(PAGE EXTRACT):
• • • • • • •

By Frederick J. Chiaventone

When one thinks of the guns that won the West, one naturally envisions such familiar weapons as the Winchester, Henry, and Spencer repeating rifles, the trapdoor Springfield, the Smith & Wesson revolver, and the Colt Peacemaker. Thinking back even further, there were the older percussion-cap rifles such as the Hawken buffalo gun or its flintlock predecessors, the Kentucky and Pennsylvania long rifles. Largely unknown to the general public is a singular weapon that never belched out gunpowder or killed a single human being in the United States, but that was perhaps the single most influential weapon in the opening of the American West: the Girandoni air rifle, the secret weapon of the Lewis and Clark expedition.

The earliest known example of the Girandoni air rifle is currently on display at Stockholm, Sweden’s Livrustkammeran Museum and dates to around 1580. Featured in fairly large calibers, these pneumatic weapons were employed by the very wealthy in hunting large game such as deer and wild boar. But around 1780 an enterprising Tyrolean gunsmith named Bartolomeo Girandoni developed a rugged new model air rifle that was soon adopted by the Austrian military. Produced in .46-caliber, the Girandoni was a quantum leap forward in weapons technology.

The Rapid-Fire Windbusche

The rifle was four feet long and weighed 10 pounds. The butt of the weapon was an iron flask that could be detached, pumped full of air, and then refitted to the weapon. Each rifle was issued with three such air reservoirs. The Girandoni was approximately the same length and weight of a conventional musket and was loaded with 22 lead rifle balls that were propelled out of the weapon individually by controlled bursts of compressed air. Fed into a loading tube alongside the barrel of the weapon, these rifle balls were loaded into the weapon individually by a simple steel block, which slid back and forth at the base of the breech. Much like the popular modern-day Daisy Red Ryder BB gun, the rifle balls were fed into the breech with the aid of gravity, the muzzle of the weapon being held upright as the bullets rolled down toward the breech. One crucial advantage to this loading mechanism was the fact that the rifleman, rather than having to stand upright to load, could actually lie on the ground and simply hold the weapon up vertically.

• • • • • • •

(DATA SECTION):
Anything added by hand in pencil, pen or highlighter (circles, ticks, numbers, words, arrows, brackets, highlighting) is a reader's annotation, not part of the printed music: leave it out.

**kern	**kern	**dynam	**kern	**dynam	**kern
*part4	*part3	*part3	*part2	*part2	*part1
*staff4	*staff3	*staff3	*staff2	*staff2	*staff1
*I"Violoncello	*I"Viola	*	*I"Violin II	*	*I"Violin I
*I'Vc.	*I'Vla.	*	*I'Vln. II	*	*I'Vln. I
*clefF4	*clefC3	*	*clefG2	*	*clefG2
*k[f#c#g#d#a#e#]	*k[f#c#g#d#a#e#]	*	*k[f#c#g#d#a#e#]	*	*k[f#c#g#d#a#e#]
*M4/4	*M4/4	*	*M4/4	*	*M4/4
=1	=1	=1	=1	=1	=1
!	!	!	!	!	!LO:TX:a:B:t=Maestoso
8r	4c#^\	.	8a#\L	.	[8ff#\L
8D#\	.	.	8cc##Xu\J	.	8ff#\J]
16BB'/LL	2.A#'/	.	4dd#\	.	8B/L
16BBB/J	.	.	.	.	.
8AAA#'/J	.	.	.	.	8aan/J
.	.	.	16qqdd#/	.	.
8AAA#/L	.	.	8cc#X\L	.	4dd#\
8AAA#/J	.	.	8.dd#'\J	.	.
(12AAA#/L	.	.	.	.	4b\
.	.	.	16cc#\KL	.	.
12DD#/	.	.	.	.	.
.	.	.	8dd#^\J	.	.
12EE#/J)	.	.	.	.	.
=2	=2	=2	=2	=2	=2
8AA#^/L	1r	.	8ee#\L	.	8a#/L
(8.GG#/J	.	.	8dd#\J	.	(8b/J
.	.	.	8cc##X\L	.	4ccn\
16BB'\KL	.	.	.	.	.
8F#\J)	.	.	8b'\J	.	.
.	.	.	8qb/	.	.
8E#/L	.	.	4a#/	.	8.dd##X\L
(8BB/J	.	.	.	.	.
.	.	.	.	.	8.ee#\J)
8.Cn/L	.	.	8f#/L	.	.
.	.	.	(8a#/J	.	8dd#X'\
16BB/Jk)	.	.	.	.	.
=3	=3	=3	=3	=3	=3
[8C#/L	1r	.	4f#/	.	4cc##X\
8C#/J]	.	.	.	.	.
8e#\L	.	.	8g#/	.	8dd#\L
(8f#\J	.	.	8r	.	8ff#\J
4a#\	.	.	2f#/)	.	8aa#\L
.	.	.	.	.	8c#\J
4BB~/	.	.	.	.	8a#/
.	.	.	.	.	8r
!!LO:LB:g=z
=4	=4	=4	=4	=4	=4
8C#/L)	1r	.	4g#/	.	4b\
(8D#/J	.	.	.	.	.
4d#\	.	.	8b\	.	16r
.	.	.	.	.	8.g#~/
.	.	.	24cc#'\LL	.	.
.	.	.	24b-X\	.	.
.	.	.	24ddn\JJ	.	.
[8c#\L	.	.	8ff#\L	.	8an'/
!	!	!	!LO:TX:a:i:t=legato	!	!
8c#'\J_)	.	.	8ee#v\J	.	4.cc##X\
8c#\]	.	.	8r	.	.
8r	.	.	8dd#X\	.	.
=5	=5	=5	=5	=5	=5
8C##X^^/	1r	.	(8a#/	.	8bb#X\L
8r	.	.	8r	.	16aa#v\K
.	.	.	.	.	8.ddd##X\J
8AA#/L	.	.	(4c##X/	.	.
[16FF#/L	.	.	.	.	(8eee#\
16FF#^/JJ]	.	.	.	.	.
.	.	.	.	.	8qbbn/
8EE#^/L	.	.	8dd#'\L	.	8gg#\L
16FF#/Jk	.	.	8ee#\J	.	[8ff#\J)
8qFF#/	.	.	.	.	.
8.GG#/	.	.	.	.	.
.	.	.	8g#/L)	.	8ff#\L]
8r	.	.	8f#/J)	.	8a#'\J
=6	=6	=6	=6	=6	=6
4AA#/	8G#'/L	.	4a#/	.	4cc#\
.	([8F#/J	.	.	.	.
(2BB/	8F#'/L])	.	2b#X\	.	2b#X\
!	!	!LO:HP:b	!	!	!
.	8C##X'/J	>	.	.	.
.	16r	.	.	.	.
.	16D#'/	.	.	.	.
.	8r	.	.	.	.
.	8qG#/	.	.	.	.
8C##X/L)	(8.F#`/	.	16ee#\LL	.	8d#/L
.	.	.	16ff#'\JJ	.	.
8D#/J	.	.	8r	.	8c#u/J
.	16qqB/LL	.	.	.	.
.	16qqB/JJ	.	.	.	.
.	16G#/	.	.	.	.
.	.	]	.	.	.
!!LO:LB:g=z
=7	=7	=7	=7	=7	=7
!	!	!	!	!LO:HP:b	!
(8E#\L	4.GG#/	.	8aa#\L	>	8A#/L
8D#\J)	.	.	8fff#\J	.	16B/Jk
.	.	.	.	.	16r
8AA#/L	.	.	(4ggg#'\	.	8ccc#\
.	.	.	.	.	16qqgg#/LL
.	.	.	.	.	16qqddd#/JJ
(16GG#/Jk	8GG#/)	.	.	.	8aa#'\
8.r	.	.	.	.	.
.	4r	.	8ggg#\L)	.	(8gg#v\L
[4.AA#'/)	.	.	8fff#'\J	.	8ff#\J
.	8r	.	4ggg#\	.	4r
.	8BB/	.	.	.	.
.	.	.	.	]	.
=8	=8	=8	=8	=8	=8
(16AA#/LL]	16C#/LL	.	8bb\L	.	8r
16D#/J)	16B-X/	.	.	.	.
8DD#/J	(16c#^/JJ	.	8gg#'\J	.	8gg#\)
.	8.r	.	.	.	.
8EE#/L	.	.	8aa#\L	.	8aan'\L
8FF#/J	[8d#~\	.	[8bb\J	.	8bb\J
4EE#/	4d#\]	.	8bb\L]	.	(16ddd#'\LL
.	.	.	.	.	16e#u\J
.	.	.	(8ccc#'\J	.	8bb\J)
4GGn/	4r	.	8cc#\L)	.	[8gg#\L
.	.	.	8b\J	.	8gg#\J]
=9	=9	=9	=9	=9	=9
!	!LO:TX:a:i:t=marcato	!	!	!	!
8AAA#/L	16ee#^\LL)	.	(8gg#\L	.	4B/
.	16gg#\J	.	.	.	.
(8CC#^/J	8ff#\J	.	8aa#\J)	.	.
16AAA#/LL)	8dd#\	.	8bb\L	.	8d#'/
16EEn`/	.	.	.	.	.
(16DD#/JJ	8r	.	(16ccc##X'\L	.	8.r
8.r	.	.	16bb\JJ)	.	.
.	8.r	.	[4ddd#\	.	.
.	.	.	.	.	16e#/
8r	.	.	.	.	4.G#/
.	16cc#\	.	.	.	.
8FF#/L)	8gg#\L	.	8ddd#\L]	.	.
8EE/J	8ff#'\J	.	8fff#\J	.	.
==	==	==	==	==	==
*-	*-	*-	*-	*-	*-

• • • • • • •

(SET PROBLEM A):
Reproduce a passage from the Girandoni air rifle article without any changes, beginning at the words "When one thinks" and stopping after "and Clark expedition.".
(SET PROBLEM B):
Answer these questions from the Girandoni air rifle article:
(i) Which museum displays the earliest known example of the air rifle?
(ii) In what caliber was Girandoni's model produced?
(iii) How many air reservoirs came with each rifle?
(SET PROBLEM C):
Continue the Girandoni air rifle article from where it stops.

(EXERCISE OUTPUT A):
When one thinks of the guns that won the West, one naturally envisions such familiar weapons as the Winchester, Henry, and Spencer repeating rifles, the trapdoor Springfield, the Smith & Wesson revolver, and the Colt Peacemaker. Thinking back even further, there were the older percussion-cap rifles such as the Hawken buffalo gun or its flintlock predecessors, the Kentucky and Pennsylvania long rifles. Largely unknown to the general public is a singular weapon that never belched out gunpowder or killed a single human being in the United States, but that was perhaps the single most influential weapon in the opening of the American West: the Girandoni air rifle, the secret weapon of the Lewis and Clark expedition.

(EXERCISE OUTPUT B):
(i) Livrustkammeran Museum in Stockholm, Sweden
(ii) .46-caliber
(iii) Three

(EXERCISE OUTPUT C):
Girandoni air rifle with compressed air in the stock. © National Firearms Museum
Girandoni air rifle with compressed air in the stock. © National Firearms Museum

With a muzzle velocity of 1,000 feet per second, the windbuchse, literally “wind rifle,” could put a lead ball clean through a one-inch pine board at 100 yards. Its full magazine could be discharged completely in less than 30 seconds. In comparison, its contemporary gunpowder driven musket was considered accurate to only about 50 yards. In the European theater of war, this made for a fearsome weapon that discharged no dense smoke to obscure the battlefield or loud report to betray the position of the rifleman. It was also impervious to rain, which would quickly negate the usefulness of gunpowder.

Logistical Challenges of the Girandoni Air Rifle

Austrian Emperor Francis II was especially intrigued by the technology and was intimately involved in fielding the Girandoni with the Austrian army. Early on, the emperor wrote that it was critical that the air rifle be “deployed correctly and maintained at the best standard. It is necessary that the simple soldier, whose intelligence is generally quite limited, is given this training immediately upon receiving the gun—and that the training is delivered in individual parts and not too much at once.”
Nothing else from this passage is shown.